During his time as an Islander, Tallman received scholarships and grants totaling more than $18,000, including Federal Pell Grants, Rising Scholar Scholarships, the Summer Graduate Scholarship, and the Student Success Scholarship, among others. He has also mentored six undergraduate students, helping them with research and conference presentations.

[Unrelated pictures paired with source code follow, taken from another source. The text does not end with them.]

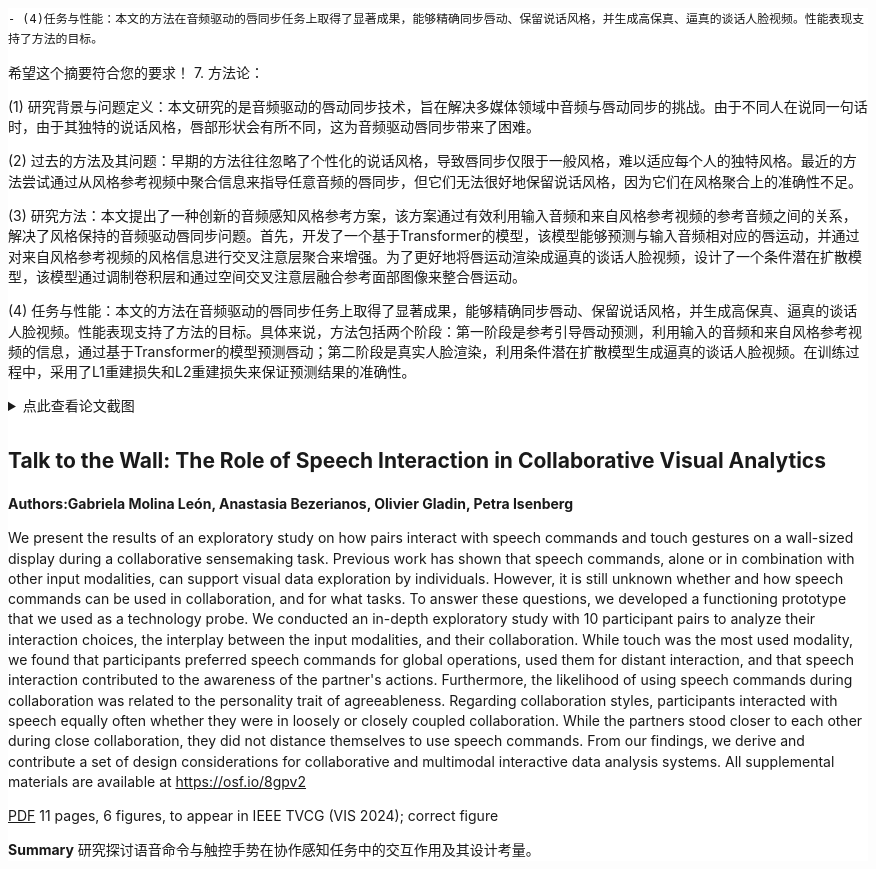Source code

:     - (4)任务与性能：本文的方法在音频驱动的唇同步任务上取得了显著成果，能够精确同步唇动、保留说话风格，并生成高保真、逼真的谈话人脸视频。性能表现支持了方法的目标。

希望这个摘要符合您的要求！
7. 方法论：

(1) 研究背景与问题定义：本文研究的是音频驱动的唇动同步技术，旨在解决多媒体领域中音频与唇动同步的挑战。由于不同人在说同一句话时，由于其独特的说话风格，唇部形状会有所不同，这为音频驱动唇同步带来了困难。

(2) 过去的方法及其问题：早期的方法往往忽略了个性化的说话风格，导致唇同步仅限于一般风格，难以适应每个人的独特风格。最近的方法尝试通过从风格参考视频中聚合信息来指导任意音频的唇同步，但它们无法很好地保留说话风格，因为它们在风格聚合上的准确性不足。

(3) 研究方法：本文提出了一种创新的音频感知风格参考方案，该方案通过有效利用输入音频和来自风格参考视频的参考音频之间的关系，解决了风格保持的音频驱动唇同步问题。首先，开发了一个基于Transformer的模型，该模型能够预测与输入音频相对应的唇运动，并通过对来自风格参考视频的风格信息进行交叉注意层聚合来增强。为了更好地将唇运动渲染成逼真的谈话人脸视频，设计了一个条件潜在扩散模型，该模型通过调制卷积层和通过空间交叉注意层融合参考面部图像来整合唇运动。

(4) 任务与性能：本文的方法在音频驱动的唇同步任务上取得了显著成果，能够精确同步唇动、保留说话风格，并生成高保真、逼真的谈话人脸视频。性能表现支持了方法的目标。具体来说，方法包括两个阶段：第一阶段是参考引导唇动预测，利用输入的音频和来自风格参考视频的信息，通过基于Transformer的模型预测唇动；第二阶段是真实人脸渲染，利用条件潜在扩散模型生成逼真的谈话人脸视频。在训练过程中，采用了L1重建损失和L2重建损失来保证预测结果的准确性。













<details><summary>点此查看论文截图</summary></details>




## Talk to the Wall: The Role of Speech Interaction in Collaborative Visual   Analytics

**Authors:Gabriela Molina León, Anastasia Bezerianos, Olivier Gladin, Petra Isenberg**

We present the results of an exploratory study on how pairs interact with speech commands and touch gestures on a wall-sized display during a collaborative sensemaking task. Previous work has shown that speech commands, alone or in combination with other input modalities, can support visual data exploration by individuals. However, it is still unknown whether and how speech commands can be used in collaboration, and for what tasks. To answer these questions, we developed a functioning prototype that we used as a technology probe. We conducted an in-depth exploratory study with 10 participant pairs to analyze their interaction choices, the interplay between the input modalities, and their collaboration. While touch was the most used modality, we found that participants preferred speech commands for global operations, used them for distant interaction, and that speech interaction contributed to the awareness of the partner's actions. Furthermore, the likelihood of using speech commands during collaboration was related to the personality trait of agreeableness. Regarding collaboration styles, participants interacted with speech equally often whether they were in loosely or closely coupled collaboration. While the partners stood closer to each other during close collaboration, they did not distance themselves to use speech commands. From our findings, we derive and contribute a set of design considerations for collaborative and multimodal interactive data analysis systems. All supplemental materials are available at https://osf.io/8gpv2 

[PDF](http://arxiv.org/abs/2408.03813v2) 11 pages, 6 figures, to appear in IEEE TVCG (VIS 2024); correct   figure

**Summary**
研究探讨语音命令与触控手势在协作感知任务中的交互作用及其设计考量。
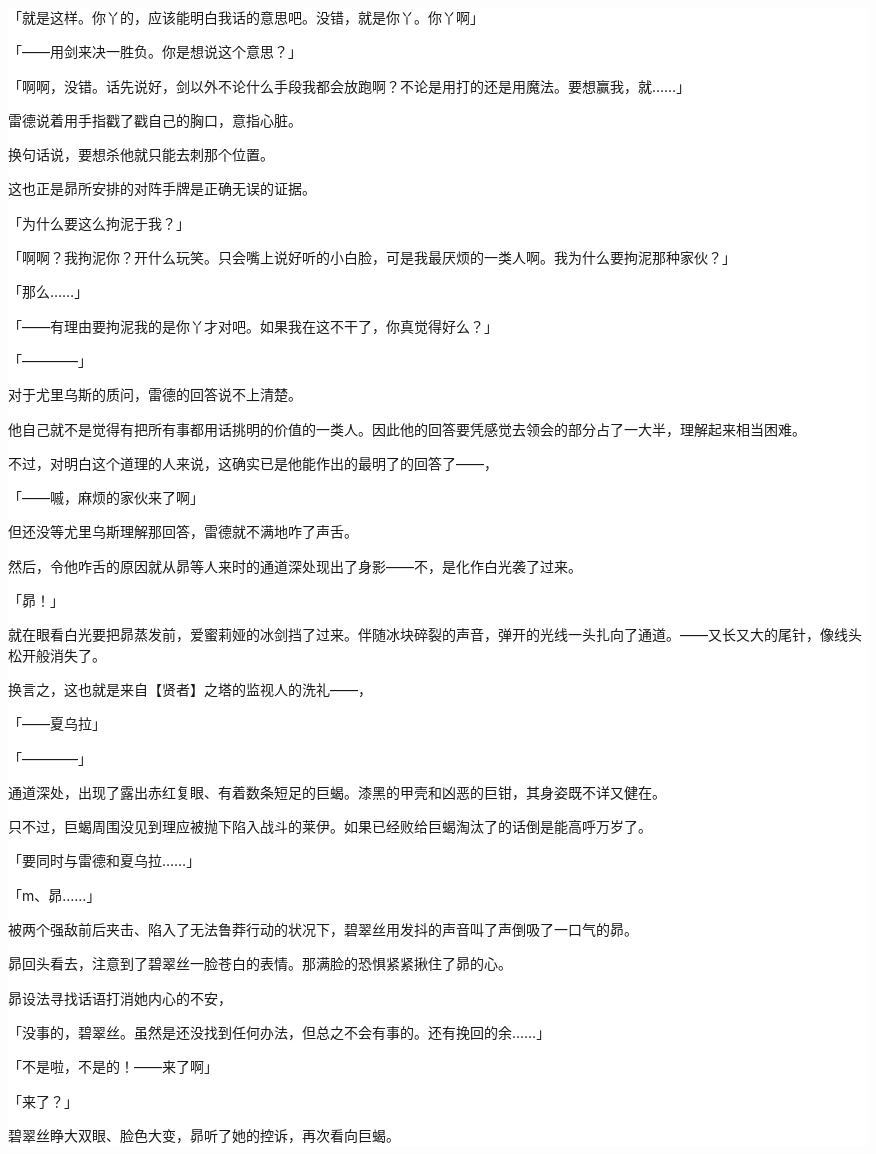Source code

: 「就是这样。你丫的，应该能明白我话的意思吧。没错，就是你丫。你丫啊」

「——用剑来决一胜负。你是想说这个意思？」

「啊啊，没错。话先说好，剑以外不论什么手段我都会放跑啊？不论是用打的还是用魔法。要想赢我，就……」

雷德说着用手指戳了戳自己的胸口，意指心脏。

换句话说，要想杀他就只能去刺那个位置。

这也正是昴所安排的对阵手牌是正确无误的证据。

「为什么要这么拘泥于我？」

「啊啊？我拘泥你？开什么玩笑。只会嘴上说好听的小白脸，可是我最厌烦的一类人啊。我为什么要拘泥那种家伙？」

「那么……」

「——有理由要拘泥我的是你丫才对吧。如果我在这不干了，你真觉得好么？」

「————」

对于尤里乌斯的质问，雷德的回答说不上清楚。

他自己就不是觉得有把所有事都用话挑明的价值的一类人。因此他的回答要凭感觉去领会的部分占了一大半，理解起来相当困难。

不过，对明白这个道理的人来说，这确实已是他能作出的最明了的回答了——，

「——嘁，麻烦的家伙来了啊」

但还没等尤里乌斯理解那回答，雷德就不满地咋了声舌。

然后，令他咋舌的原因就从昴等人来时的通道深处现出了身影——不，是化作白光袭了过来。

「昴！」

就在眼看白光要把昴蒸发前，爱蜜莉娅的冰剑挡了过来。伴随冰块碎裂的声音，弹开的光线一头扎向了通道。——又长又大的尾针，像线头松开般消失了。

换言之，这也就是来自【贤者】之塔的监视人的洗礼——，

「——夏乌拉」

「————」

通道深处，出现了露出赤红复眼、有着数条短足的巨蝎。漆黑的甲壳和凶恶的巨钳，其身姿既不详又健在。

只不过，巨蝎周围没见到理应被抛下陷入战斗的莱伊。如果已经败给巨蝎淘汰了的话倒是能高呼万岁了。

「要同时与雷德和夏乌拉……」

「m、昴……」

被两个强敌前后夹击、陷入了无法鲁莽行动的状况下，碧翠丝用发抖的声音叫了声倒吸了一口气的昴。

昴回头看去，注意到了碧翠丝一脸苍白的表情。那满脸的恐惧紧紧揪住了昴的心。

昴设法寻找话语打消她内心的不安，

「没事的，碧翠丝。虽然是还没找到任何办法，但总之不会有事的。还有挽回的余……」

「不是啦，不是的！——来了啊」

「来了？」

碧翠丝睁大双眼、脸色大变，昴听了她的控诉，再次看向巨蝎。
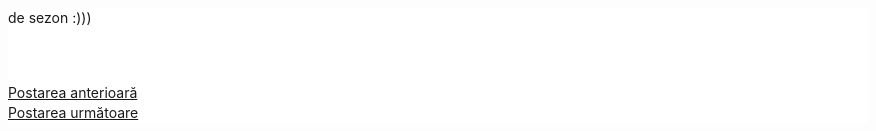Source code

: de sezon :)))

<br/>

<br/>

<div class="flex justify-between">
  <div>
    <a href="/blog/ziua-195/">Postarea anterioară</a>
  </div>
  <div>
    <a href="/blog/ziua-197/">Postarea următoare</a>
  </div>
</div>

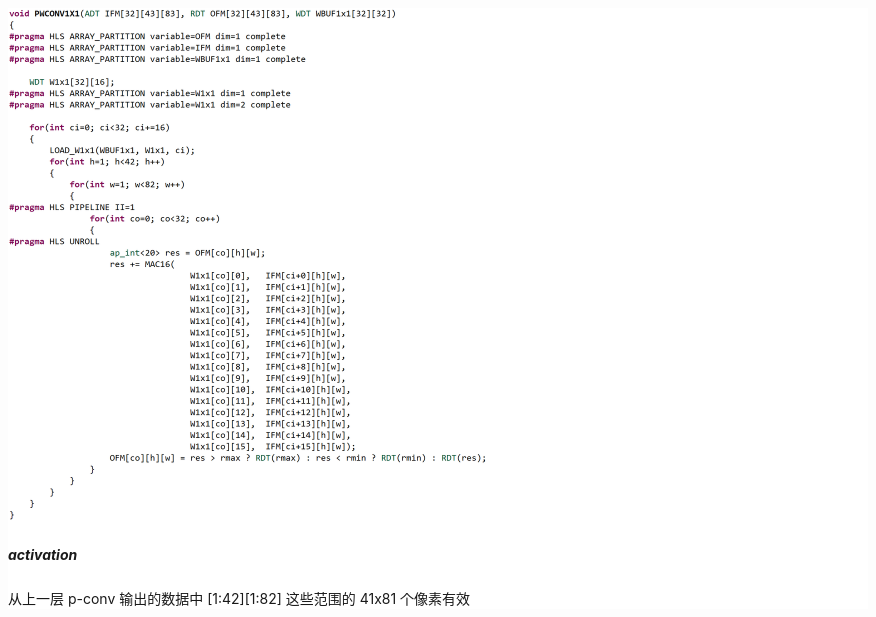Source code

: <img src="pics/image-20210609154806014.png" alt="image-20210609154806014" style="zoom:50%;" />

##### activation

从上一层 p-conv 输出的数据中 \[1:42\]\[1:82\] 这些范围的 41x81 个像素有效
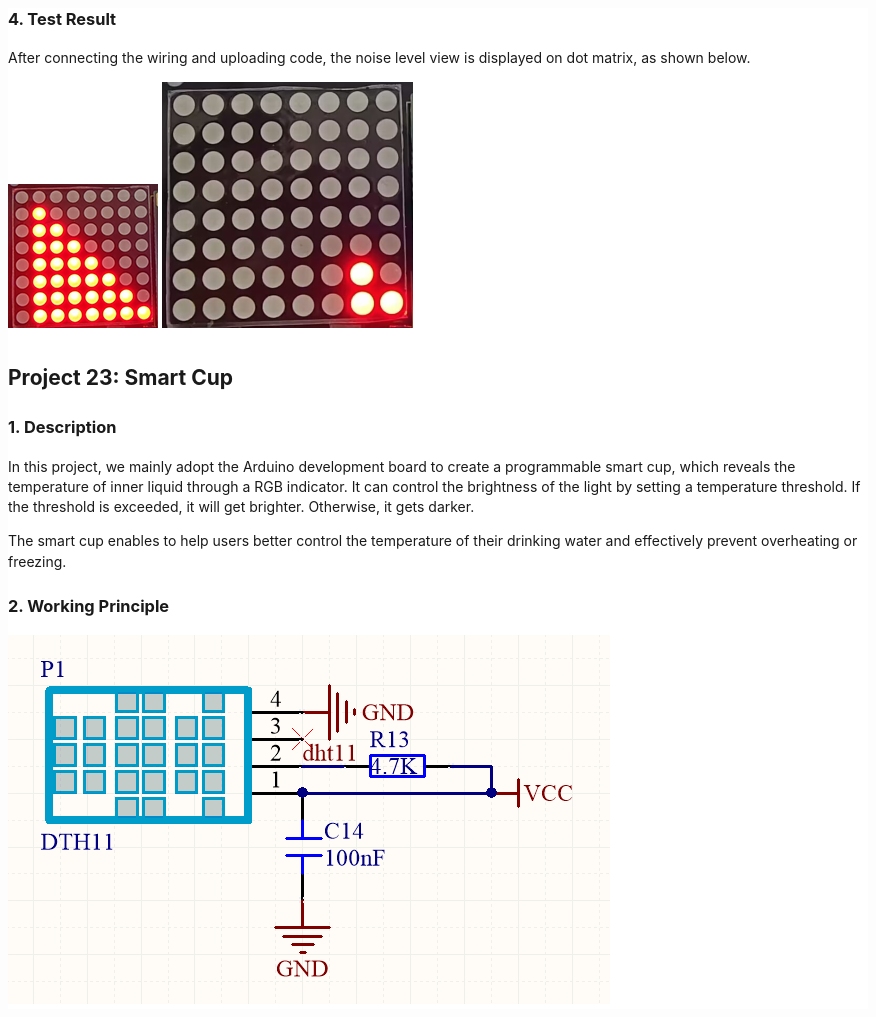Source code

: ### **4. Test Result**

After connecting the wiring and uploading code, the noise level view is displayed on dot matrix, as shown below.

   ![image-20230324092653930](./media/image-20230324092653930.png)   ![image-20230324092636680](./media/image-20230324092636680-1681975333106-44.png)      
## **Project 23: Smart Cup**

### **1. Description**
In this project, we mainly adopt the Arduino development board to create a programmable smart cup, which reveals the temperature of inner liquid through a RGB indicator. It can control the brightness of the light by setting a temperature threshold. If the threshold is exceeded, it will get brighter. Otherwise, it gets darker. 

The smart cup enables to help users better control the temperature of their drinking water and effectively prevent overheating or freezing.

### **2. Working Principle**

![img-20230225082723](./media/img-20230225082723.png)
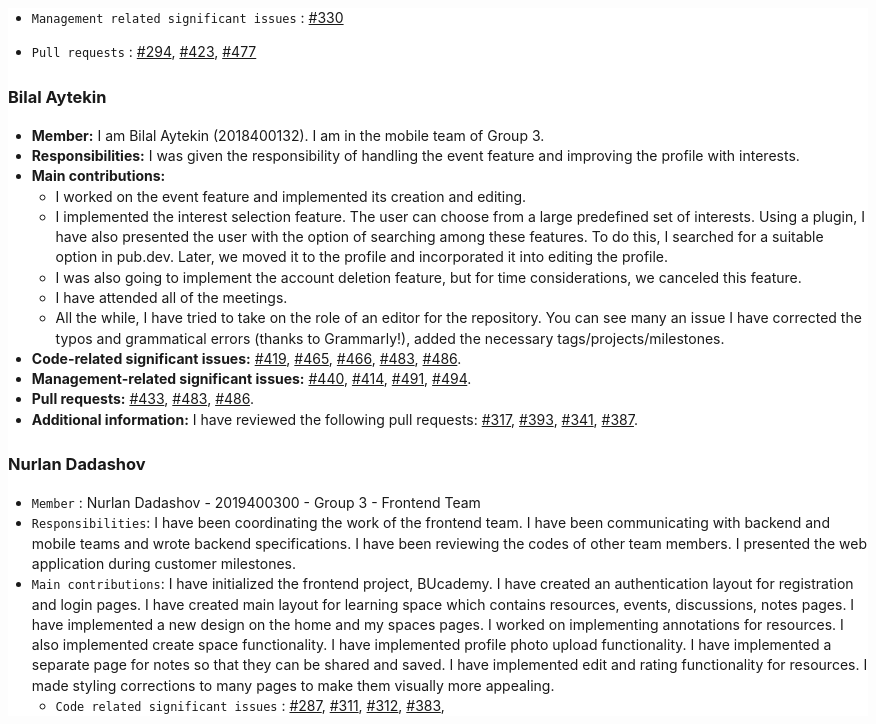   - `Management related significant issues` : 
[#330](https://github.com/bounswe/bounswe2022group3/issues/330)

- `Pull requests` : 
[#294](https://github.com/bounswe/bounswe2022group3/pull/294),
[#423](https://github.com/bounswe/bounswe2022group3/pull/423),
[#477](https://github.com/bounswe/bounswe2022group3/pull/477)

### Bilal Aytekin
- **Member:** I am Bilal Aytekin (2018400132). I am in the mobile team of Group 3.
- **Responsibilities:** I was given the responsibility of handling the event feature and improving the profile with interests.
- **Main contributions:**
  - I worked on the event feature and implemented its creation and editing.
  - I implemented the interest selection feature. The user can choose from a large predefined set of interests. Using a plugin, I have also presented the user with the option of searching among these features. To do this, I searched for a suitable option in pub.dev. Later, we moved it to the profile and incorporated it into editing the profile.
  - I was also going to implement the account deletion feature, but for time considerations, we canceled this feature.
  - I have attended all of the meetings.
  - All the while, I have tried to take on the role of an editor for the repository. You can see many an issue I have corrected the typos and grammatical errors (thanks to Grammarly!), added the necessary tags/projects/milestones.
- **Code-related significant issues:** 
[#419](https://github.com/bounswe/bounswe2022group3/issues/419), 
[#465](https://github.com/bounswe/bounswe2022group3/issues/465), 
[#466](https://github.com/bounswe/bounswe2022group3/issues/466), 
[#483](https://github.com/bounswe/bounswe2022group3/issues/483),
[#486](https://github.com/bounswe/bounswe2022group3/issues/486).
- **Management-related significant issues:**
[#440](https://github.com/bounswe/bounswe2022group3/issues/440),
[#414](https://github.com/bounswe/bounswe2022group3/issues/414),
[#491](https://github.com/bounswe/bounswe2022group3/issues/491),
[#494](https://github.com/bounswe/bounswe2022group3/issues/494).
- **Pull requests:**
[#433](https://github.com/bounswe/bounswe2022group3/pull/433),
[#483](https://github.com/bounswe/bounswe2022group3/pull/483),
[#486](https://github.com/bounswe/bounswe2022group3/pull/486).
- **Additional information:** I have reviewed the following pull requests: 
[#317](https://github.com/bounswe/bounswe2022group3/pull/468),
[#393](https://github.com/bounswe/bounswe2022group3/pull/475),
[#341](https://github.com/bounswe/bounswe2022group3/pull/483),
[#387](https://github.com/bounswe/bounswe2022group3/pull/485).



### Nurlan Dadashov
- `Member` : Nurlan Dadashov - 2019400300 - Group 3 - Frontend Team
- `Responsibilities`: I have been coordinating the work of the frontend team. I have been communicating with backend and mobile teams and wrote backend specifications. I have been reviewing the codes of other team members. I presented the web application during customer milestones. 
- `Main contributions`: I have initialized the frontend project, BUcademy. I have created an authentication layout for registration and login pages. I have created main layout for learning space which contains resources, events, discussions, notes pages. I have implemented a new design on the home and my spaces pages. I worked on implementing annotations for resources. I also implemented create space functionality. I have implemented profile photo upload functionality. I have implemented a separate page for notes so that they can be shared and saved. I have implemented edit and rating functionality for resources. I made styling corrections to many pages to make them visually more appealing.
  - `Code related significant issues` : 
[#287](https://github.com/bounswe/bounswe2022group3/issues/287), 
[#311](https://github.com/bounswe/bounswe2022group3/issues/311), 
[#312](https://github.com/bounswe/bounswe2022group3/issues/312),
[#383](https://github.com/bounswe/bounswe2022group3/issues/383),
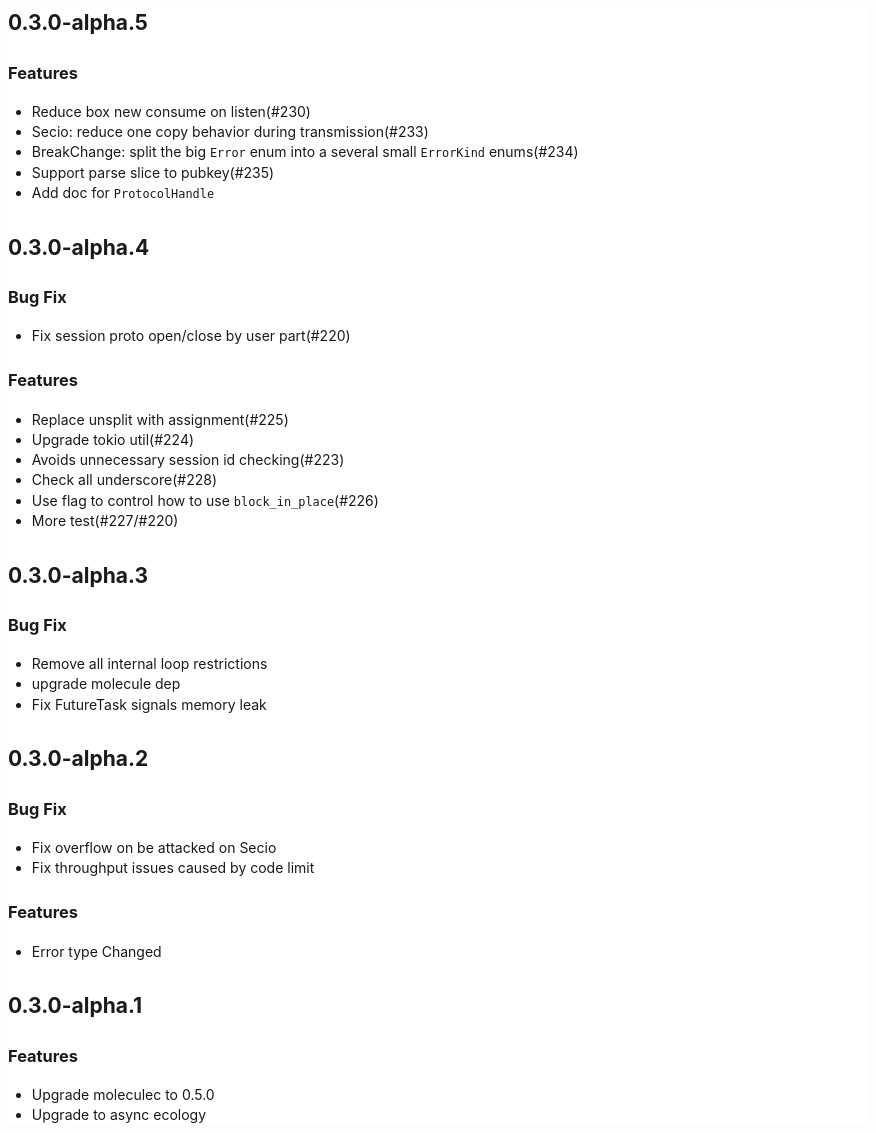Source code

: ## 0.3.0-alpha.5

### Features
- Reduce box new consume on listen(#230)
- Secio: reduce one copy behavior during transmission(#233)
- BreakChange: split the big `Error` enum into a several small `ErrorKind` enums(#234)
- Support parse slice to pubkey(#235)
- Add doc for `ProtocolHandle`

## 0.3.0-alpha.4

### Bug Fix

- Fix session proto open/close by user part(#220)

### Features

- Replace unsplit with assignment(#225)
- Upgrade tokio util(#224)
- Avoids unnecessary session id checking(#223)
- Check all underscore(#228)
- Use flag to control how to use `block_in_place`(#226)
- More test(#227/#220)

## 0.3.0-alpha.3

### Bug Fix

- Remove all internal loop restrictions
- upgrade molecule dep
- Fix FutureTask signals memory leak

## 0.3.0-alpha.2

### Bug Fix

- Fix overflow on be attacked on Secio
- Fix throughput issues caused by code limit

### Features

- Error type Changed

## 0.3.0-alpha.1

### Features
- Upgrade moleculec to 0.5.0
- Upgrade to async ecology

Tallman credits many professors with helping him succeed as a student researcher – Dr. Bart Cook, former Assistant Professor of Biology, first pointed him in the right direction during his undergraduate studies; Dr. Chris Bird, Assistant Professor of Biology, allowed Tallman to work in his lab first as a volunteer, then a paid technician for two years; and Dr. Jennifer Pollack, Assistant Professor of Marine Biology, offered her guidance and expertise during his thesis research.

“Also, Dr. Jeffrey Turner hired me as a lab technician and later took me on as his first Master’s student. He has included me in as many research projects as possible, given me every opportunity to gain diverse laboratory experience, and has spared no expense for my project or my education,” he said. “Then, of course, I would not be where I am today, doing what I am doing, or going where I am going if it weren’t for Dr. Buck. He instilled in me a lasting appreciation for microbes and has taught me the vast majority of what I know about microbiology.”

Ultimately, Tallman aims to be the head of his own research laboratory to study human pathogens and help fight them.

“A&M-Corpus Christi has prepared me for my Ph.D. and future research in many ways,” said Tallman. “Most importantly, I learned that it is critical to explore all of your options and available paths. At TAMU-CC, I was given the opportunity to try my hand in many different fields. Through this, I have found my calling.”

The Summer 2017 Commencement Ceremony is the largest Islander summer ceremony to date, with more than 570 students set to graduate.